The following is a list of documents that provide background material, requirements, and related topics:

Con Ops Supplemental Page for Requirements Gathering: Supplemental VCDE Requirements Elicitation Initiative 2009 - 2010;
Semantic Requirements Forum: https://cabig-kc.nci.nih.gov/Vocab/forums/viewforum.php?f=34
Con Ops Stakeholders: Semantic Infrastructure Concept of Operations Stakeholders
Con Ops Requirements: Requirements Questionnaires
Con Ops Use Cases: Use Cases for Semantic Requirements

Terms & Definitions

Term	Definition
MUST	This word means that the definition is an absolute requirement of the specification.
MUST NOT	This phrase means that the definition is an absolute prohibition of the specification.
WILL	This word means that the definition is an absolute future requirement of the specification.
WILL NOT	This phrase mean that the definition is an absolute future prohibition of the specification.
SHOULD	This word means that there may exist valid reasons in particular circumstances to ignore a particular item, but the full implications must be understood and carefully weighed before choosing a different course.
SHOULD NOT	This phrase means that there may exist valid reasons in particular circumstances when the particular behavior is acceptable or even useful, but the full implications should be understood and the case carefully weighed before implementing any behavior described with this label.
MAY	This word means that a requirement is truly optional.

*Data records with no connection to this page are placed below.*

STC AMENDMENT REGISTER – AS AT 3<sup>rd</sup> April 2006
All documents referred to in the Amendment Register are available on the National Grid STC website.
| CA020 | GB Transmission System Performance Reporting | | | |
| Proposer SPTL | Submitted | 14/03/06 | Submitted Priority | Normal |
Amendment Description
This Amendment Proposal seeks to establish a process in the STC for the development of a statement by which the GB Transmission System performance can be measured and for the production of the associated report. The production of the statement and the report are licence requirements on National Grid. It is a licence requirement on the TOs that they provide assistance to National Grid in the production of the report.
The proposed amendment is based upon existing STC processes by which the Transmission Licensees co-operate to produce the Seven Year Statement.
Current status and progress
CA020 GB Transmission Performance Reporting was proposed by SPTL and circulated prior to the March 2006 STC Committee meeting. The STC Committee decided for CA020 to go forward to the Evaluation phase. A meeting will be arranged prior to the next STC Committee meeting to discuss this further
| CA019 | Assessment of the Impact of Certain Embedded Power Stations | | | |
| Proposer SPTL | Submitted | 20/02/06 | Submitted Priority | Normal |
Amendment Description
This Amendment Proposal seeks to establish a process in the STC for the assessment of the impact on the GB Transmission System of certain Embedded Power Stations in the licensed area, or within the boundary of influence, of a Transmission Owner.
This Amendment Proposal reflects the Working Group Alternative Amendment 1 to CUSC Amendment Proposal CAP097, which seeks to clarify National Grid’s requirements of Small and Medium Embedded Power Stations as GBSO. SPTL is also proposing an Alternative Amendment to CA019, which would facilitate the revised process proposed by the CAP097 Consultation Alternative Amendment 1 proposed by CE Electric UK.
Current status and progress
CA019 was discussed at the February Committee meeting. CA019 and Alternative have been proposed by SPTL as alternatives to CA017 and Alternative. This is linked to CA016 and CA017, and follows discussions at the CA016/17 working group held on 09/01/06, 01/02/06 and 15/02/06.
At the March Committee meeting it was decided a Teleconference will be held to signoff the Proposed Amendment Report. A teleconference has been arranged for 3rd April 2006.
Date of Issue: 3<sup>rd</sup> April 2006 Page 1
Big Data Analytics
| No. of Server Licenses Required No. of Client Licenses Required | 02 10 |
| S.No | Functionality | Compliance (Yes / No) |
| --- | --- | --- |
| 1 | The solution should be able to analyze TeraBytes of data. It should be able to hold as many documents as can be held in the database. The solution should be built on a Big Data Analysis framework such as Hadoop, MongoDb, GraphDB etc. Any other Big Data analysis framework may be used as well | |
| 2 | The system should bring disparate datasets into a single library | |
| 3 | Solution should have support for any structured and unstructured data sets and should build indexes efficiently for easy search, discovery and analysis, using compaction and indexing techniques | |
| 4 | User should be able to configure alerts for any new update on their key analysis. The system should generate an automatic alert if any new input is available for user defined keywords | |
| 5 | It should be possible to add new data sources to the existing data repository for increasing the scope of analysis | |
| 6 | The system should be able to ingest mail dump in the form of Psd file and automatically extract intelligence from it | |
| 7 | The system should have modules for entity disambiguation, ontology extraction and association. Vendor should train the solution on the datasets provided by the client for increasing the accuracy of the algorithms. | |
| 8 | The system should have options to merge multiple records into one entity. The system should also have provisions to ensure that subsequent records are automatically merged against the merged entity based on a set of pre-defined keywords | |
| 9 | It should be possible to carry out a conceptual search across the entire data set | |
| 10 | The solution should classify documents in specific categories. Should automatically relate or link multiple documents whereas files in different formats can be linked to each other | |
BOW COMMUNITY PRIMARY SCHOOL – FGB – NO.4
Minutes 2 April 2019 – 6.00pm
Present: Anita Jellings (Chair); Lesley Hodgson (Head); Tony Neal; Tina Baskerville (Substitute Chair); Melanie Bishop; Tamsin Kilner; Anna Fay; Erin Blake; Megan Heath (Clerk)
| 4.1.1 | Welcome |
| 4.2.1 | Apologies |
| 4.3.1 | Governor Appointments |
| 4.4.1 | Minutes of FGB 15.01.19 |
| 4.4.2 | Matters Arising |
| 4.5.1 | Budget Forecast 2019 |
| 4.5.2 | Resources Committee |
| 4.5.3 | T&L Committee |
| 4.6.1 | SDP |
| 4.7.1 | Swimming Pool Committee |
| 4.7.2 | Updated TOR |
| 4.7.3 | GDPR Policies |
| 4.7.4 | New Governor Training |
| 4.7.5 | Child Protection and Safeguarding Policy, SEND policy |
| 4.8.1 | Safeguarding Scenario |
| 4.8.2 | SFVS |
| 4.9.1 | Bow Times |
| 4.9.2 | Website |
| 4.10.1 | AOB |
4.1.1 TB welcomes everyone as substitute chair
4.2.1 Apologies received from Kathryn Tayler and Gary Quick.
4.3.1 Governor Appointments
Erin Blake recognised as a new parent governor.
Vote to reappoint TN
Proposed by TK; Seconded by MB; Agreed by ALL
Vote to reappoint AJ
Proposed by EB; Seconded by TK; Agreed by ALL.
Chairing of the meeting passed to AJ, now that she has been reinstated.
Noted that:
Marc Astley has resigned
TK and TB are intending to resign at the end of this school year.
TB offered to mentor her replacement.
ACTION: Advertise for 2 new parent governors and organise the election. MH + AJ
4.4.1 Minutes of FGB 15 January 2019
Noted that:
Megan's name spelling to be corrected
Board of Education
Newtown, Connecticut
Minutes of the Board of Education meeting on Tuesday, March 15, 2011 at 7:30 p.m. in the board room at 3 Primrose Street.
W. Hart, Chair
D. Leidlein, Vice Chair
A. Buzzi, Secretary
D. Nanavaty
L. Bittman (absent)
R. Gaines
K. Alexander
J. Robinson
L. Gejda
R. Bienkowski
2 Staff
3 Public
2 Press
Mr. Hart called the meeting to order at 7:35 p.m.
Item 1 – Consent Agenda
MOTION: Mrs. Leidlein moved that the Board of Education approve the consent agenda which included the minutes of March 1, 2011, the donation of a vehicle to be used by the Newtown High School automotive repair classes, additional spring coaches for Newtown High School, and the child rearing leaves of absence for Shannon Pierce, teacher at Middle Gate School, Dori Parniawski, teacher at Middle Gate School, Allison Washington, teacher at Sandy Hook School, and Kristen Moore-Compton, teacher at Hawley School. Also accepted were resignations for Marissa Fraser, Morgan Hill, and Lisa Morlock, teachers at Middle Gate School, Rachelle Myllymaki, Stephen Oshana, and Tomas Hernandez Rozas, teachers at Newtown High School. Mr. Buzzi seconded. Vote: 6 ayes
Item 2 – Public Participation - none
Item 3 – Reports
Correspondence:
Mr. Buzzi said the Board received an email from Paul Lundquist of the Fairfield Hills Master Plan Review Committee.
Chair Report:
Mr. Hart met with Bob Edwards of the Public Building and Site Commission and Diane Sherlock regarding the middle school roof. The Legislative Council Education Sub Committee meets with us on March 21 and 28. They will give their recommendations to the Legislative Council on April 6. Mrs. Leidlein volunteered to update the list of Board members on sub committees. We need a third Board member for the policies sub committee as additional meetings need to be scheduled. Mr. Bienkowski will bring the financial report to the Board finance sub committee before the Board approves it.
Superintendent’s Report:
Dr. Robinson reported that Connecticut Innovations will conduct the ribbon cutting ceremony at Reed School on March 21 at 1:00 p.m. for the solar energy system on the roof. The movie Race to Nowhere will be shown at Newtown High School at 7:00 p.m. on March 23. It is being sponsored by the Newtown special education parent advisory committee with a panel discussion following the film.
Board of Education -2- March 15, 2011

The developer may choose to include the item based on the needs of their design.

Use Case Level Criteria

When designing use cases, it is important to maintain a consistent approach to determining at which level use cases are placed when they are authored. The granularity of the use case directly relates to its implementability, so maintaining a leveling scheme will insure that use cases are implemented, tested, etc. at a consistent level. In alignment with this, we will maintain the following use case leveling criteria:

Global statement
Example: manage patient's health
Use Case Level 0: most general, high level business process
Example: treat this patient for cancer
Use Case Level 1: next level of business flow, such as inter-department level
Example: treat this patient for cancer by using diagnostics, education, treatments, etc.
Use Case Level 2: specific enough to drive major model dimensions (static/information model, behavioral model, governance model, etc.) and can include some exception conditions
Example: treat this patient for cancer by ordering these lab tests, evaluating the results, customizing a treatment or treatment plan to specifically address concerns
Use Case Level 3: includes details of each exchange of information, as well as assumptions about system boundaries
Example: treat this patient for cancer by ordering these lab tests in the caEHR system
i. find the patient, if new add patient, if not check for update
ii. create request(s) for testing for patient, then evaluate the results,
ii-a. read the faxed copy of the result or
ii-b. receive notification in Provider email that a result is ready for viewing, etc...
Use Case Level 4: project-specific solution for exchanges detailed in use case level-3 (could be MSG, SOA, or both)
Example:Standard Process Flow
1. Provider Refers Patient for Cancer Treatment
2. Provider and Patient have an encounter
3. Provider evaluates Patient's condition, treatment plan, current statistics, requests diagnostics
4. Provider updates treatment plan
5. Patient is treated, outcomes documented
6. Flow returns to any of the above steps or patient is released from cancer treatment

Assumptions and Dependencies

Usability

The user interface shall be designed for ease-of-use by the designated end-users, shall use terms common to the user's normal business environment, and shall require little to no additional training on the system. Drop down menus, Google-like searches, and tooltips should be used wherever appropriate.

Accessibility

The user interface should be accessible via a web browser.

General Assumptions

Following is a list of basic assumptions:

Federated Discovery Services: Knowledge Repository Services will be distributable and discoverable in a federated manner
Security Considerations: services and underlying data will be secured using the caBIG security architecture
Subscriptions/Notifications: services requiring subscription and notification functionality will be enabled by the caBIG pub/sub architecture
ISO 11179 Ed 3: the Knowledge Repository will comply with ISO 11179 Ed 3 specifications. See here for our analysis.
Ability to have non-administered items: the Knowledge Repository will provide for non-administered items in the ISO 11179 notion
Duplication/identification: in compliance with the Federated Discovery Services assumption, reference of data, data duplication, and unique identification of data will be handled

Dependencies

TBD

Functional Requirements

Model Services

Some basic description of model services.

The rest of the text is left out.